Parables depend on context. Here in the northwest we might even take the liberty of saying the kingdom of God is like a blackberry seed. But then we would lose something that Jesus’ listeners heard.

The image Jesus used of the birds of the air taking shelter would have conjured images from Hebrew scripture, like the one we heard from Ezekiel this morning. Here, in Ezekiel 17, God uses the image of a small sprig growing into a great cedar tree: “in the shade of its branches will nest winged creatures of every kind.” In Ezekiel 31, the same image is used for Egypt and Assyria, a giant cedar, that shelters the nations, all the birds of the air. Until it falls, and even then the prophet says, “On its fallen trunk settle all the birds of the air, and among its boughs lodge all the wild animals.” The image is used over and over, in the Psalms, in Daniel. The great kingdoms are compared to huge cedar trees, under whose branches all the birds of the air make their shelter.

But the kingdom of God is like a mustard seed. Not tall, not stately, not impressive in its strength, not proud. A weed, a garden plant, a shrub at best. And still, all the birds of the air find shelter in it. The kingdom of God is like that.

I wonder if we are too?

I wonder how we are growing in grace, as a church and as individuals, unseen and mysteriously?

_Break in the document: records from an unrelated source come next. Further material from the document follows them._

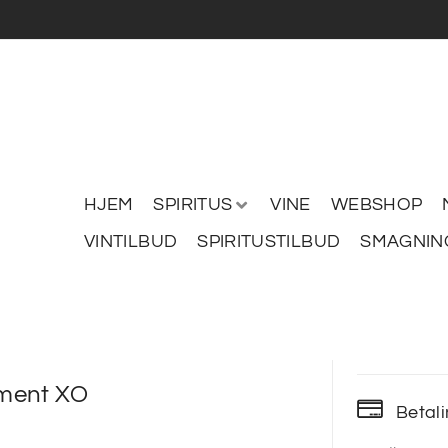
HJEM
SPIRITUS
VINE
WEBSHOP
VINTILBUD
SPIRITUSTILBUD
SMAGNIN
ment XO
Betal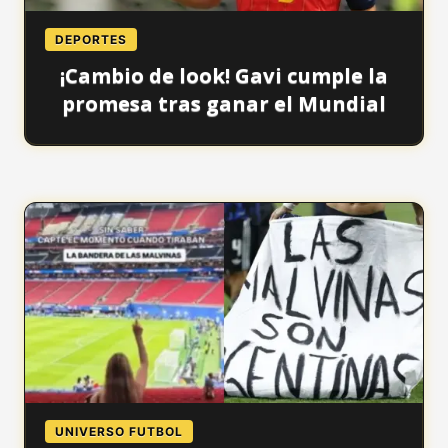
DEPORTES
¡Cambio de look! Gavi cumple la
promesa tras ganar el Mundial
UNIVERSO FUTBOL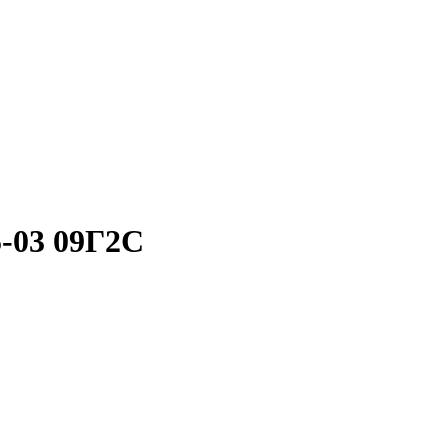
-03 09Г2С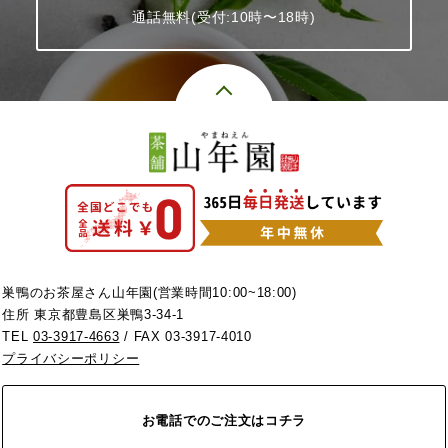
通話無料(受付:10時〜18時)
巣鴨のお茶屋さん山年園(営業時間10:00~18:00)
住所 東京都豊島区巣鴨3-34-1
TEL
03-3917-4663
/ FAX 03-3917-4010
プライバシーポリシー
お電話でのご注文はコチラ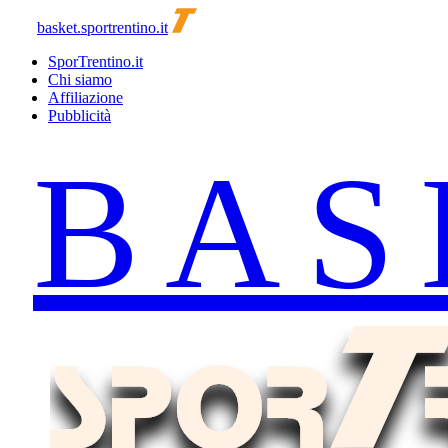
basket.sportrentino.it
SporTrentino.it
Chi siamo
Affiliazione
Pubblicità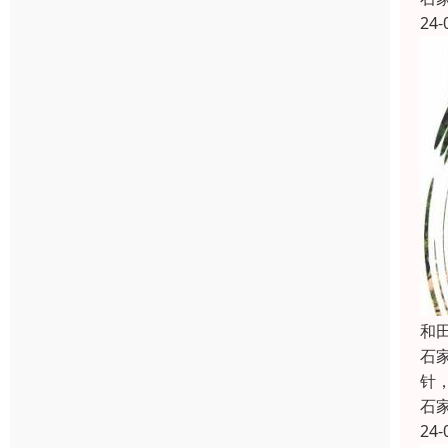
24-
和
石
针
石
24-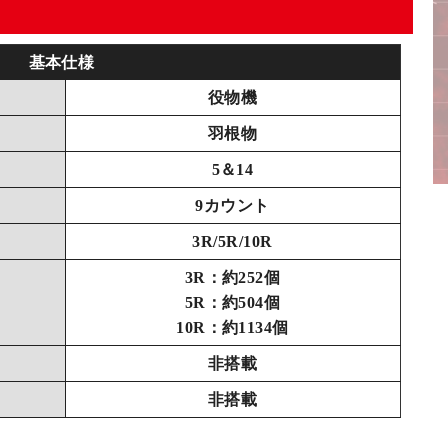
基本仕様
役物機
羽根物
5＆14
9カウント
3R/5R/10R
3R：約252個
5R：約504個
10R：約1134個
非搭載
非搭載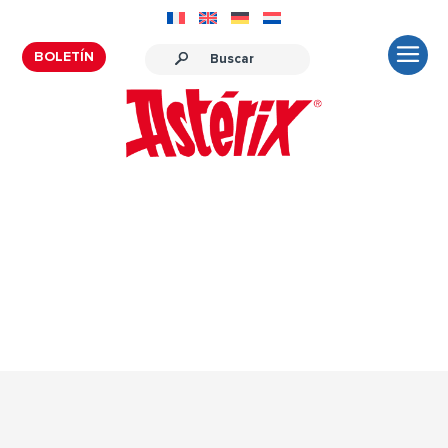
BOLETÍN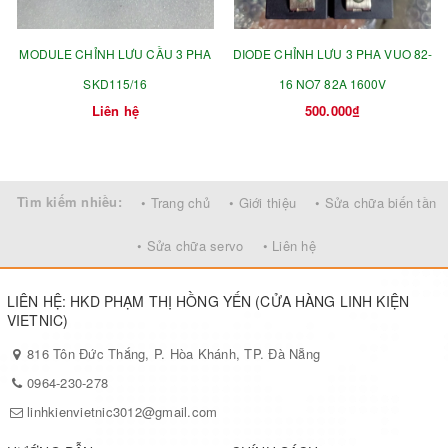
MODULE CHỈNH LƯU CẦU 3 PHA
DIODE CHỈNH LƯU 3 PHA VUO 82-
SKD115/16
16 NO7 82A 1600V
Liên hệ
500.000₫
Tìm kiếm nhiều:
• Trang chủ
• Giới thiệu
• Sửa chữa biến tần
• Sửa chữa servo
• Liên hệ
LIÊN HỆ: HKD PHẠM THỊ HỒNG YẾN (CỬA HÀNG LINH KIỆN
VIETNIC)
816 Tôn Đức Thắng, P. Hòa Khánh, TP. Đà Nẵng
0964-230-278
linhkienvietnic3012@gmail.com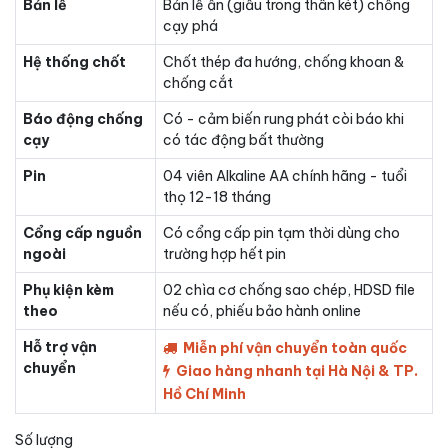
Bản lề
Bản lề ẩn (giấu trong thân két) chống
cạy phá
Hệ thống chốt
Chốt thép đa hướng, chống khoan &
chống cắt
Báo động chống
Có - cảm biến rung phát còi báo khi
cạy
có tác động bất thường
Pin
04 viên Alkaline AA chính hãng - tuổi
thọ 12-18 tháng
Cổng cấp nguồn
Có cổng cấp pin tạm thời dùng cho
ngoài
trường hợp hết pin
Phụ kiện kèm
02 chìa cơ chống sao chép, HDSD file
theo
nếu có, phiếu bảo hành online
Hỗ trợ vận
Miễn phí vận chuyển toàn quốc
chuyển
Giao hàng nhanh tại Hà Nội & TP.
Hồ Chí Minh
Số lượng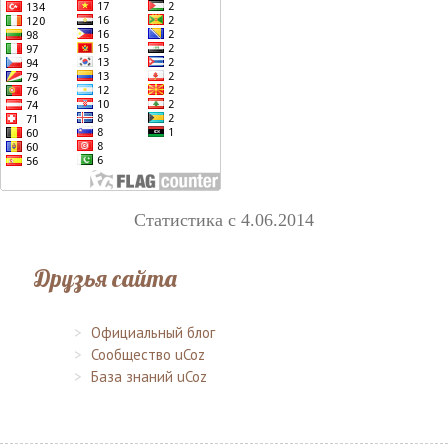
Статистика с 4.06.2014
Друзья сайта
Официальный блог
Сообщество uCoz
База знаний uCoz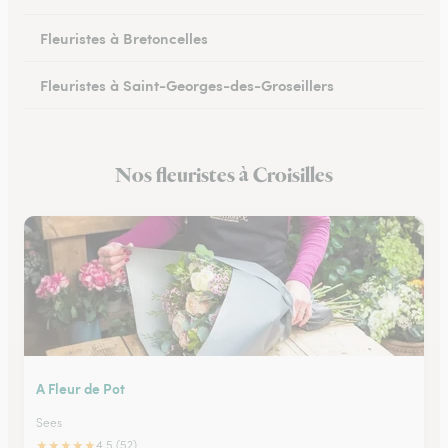
Fleuristes à Bretoncelles
Fleuristes à Saint-Georges-des-Groseillers
Fleuristes à Mortagne-au-Perche
Nos fleuristes à Croisilles
Fleuristes au Mêle-sur-Sarthe
A Fleur de Pot
Sees
★
★
★
★
★
4.5 (52)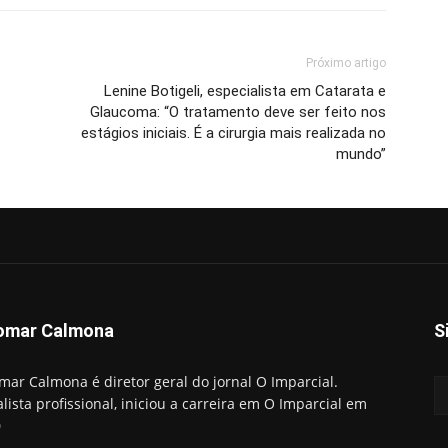
Próximo artigo
Lenine Botigeli, especialista em Catarata e
Glaucoma: “O tratamento deve ser feito nos
estágios iniciais. É a cirurgia mais realizada no
mundo”
omar Calmona
S
mar Calmona é diretor geral do jornal O Imparcial.
alista profissional, iniciou a carreira em O Imparcial em
0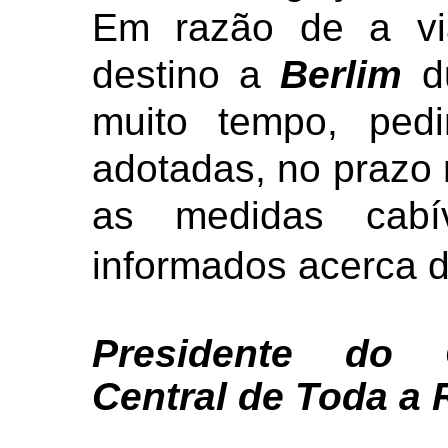
Em razão de a v
destino a
Berlim
du
muito tempo, ped
adotadas, no prazo 
as medidas cabív
informados acerca d
Presidente do 
Central de Toda a 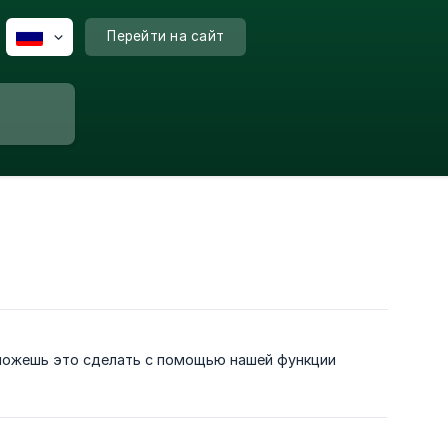
Перейти на сайт
 можешь это сделать с помощью нашей функции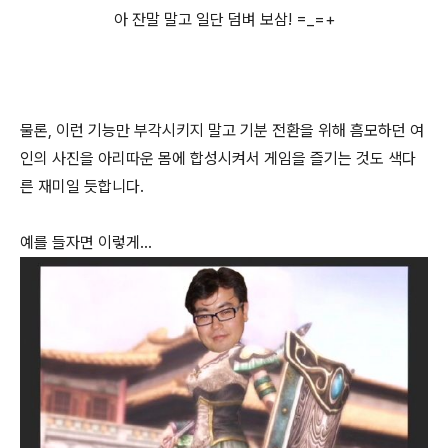
아 잔말 말고 일단 덤벼 보삼! =_=+
물론, 이런 기능만 부각시키지 말고 기분 전환을 위해 흠모하던 여
인의 사진을 아리따운 몸에 합성시켜서 게임을 즐기는 것도 색다
른 재미일 듯합니다.
예를 들자면 이렇게...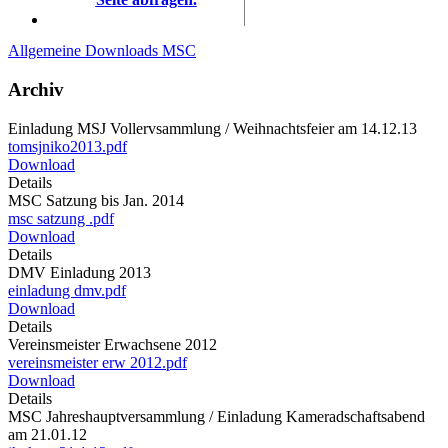
Allgemeine Downloads MSC
Archiv
Einladung MSJ Vollervsammlung / Weihnachtsfeier am 14.12.13
tomsjniko2013.pdf
Download
Details
MSC Satzung bis Jan. 2014
msc satzung .pdf
Download
Details
DMV Einladung 2013
einladung dmv.pdf
Download
Details
Vereinsmeister Erwachsene 2012
vereinsmeister erw 2012.pdf
Download
Details
MSC Jahreshauptversammlung / Einladung Kameradschaftsabend
am 21.01.12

I wonder how we are weeds, cropping up where least expected, good trouble tenaciously disturbing the established structures of society, proclaiming truth with boldness, and justice with compassion?

I wonder if we provide nourishment, food, shelter, savor, shelter, without the need for strength, or power, or recognition?

I wonder how we sow seeds?

I wonder if we are like the kingdom of God?

All of this from a couple little parables, the smallest of stories.

I wonder how Jesus’ words will grow?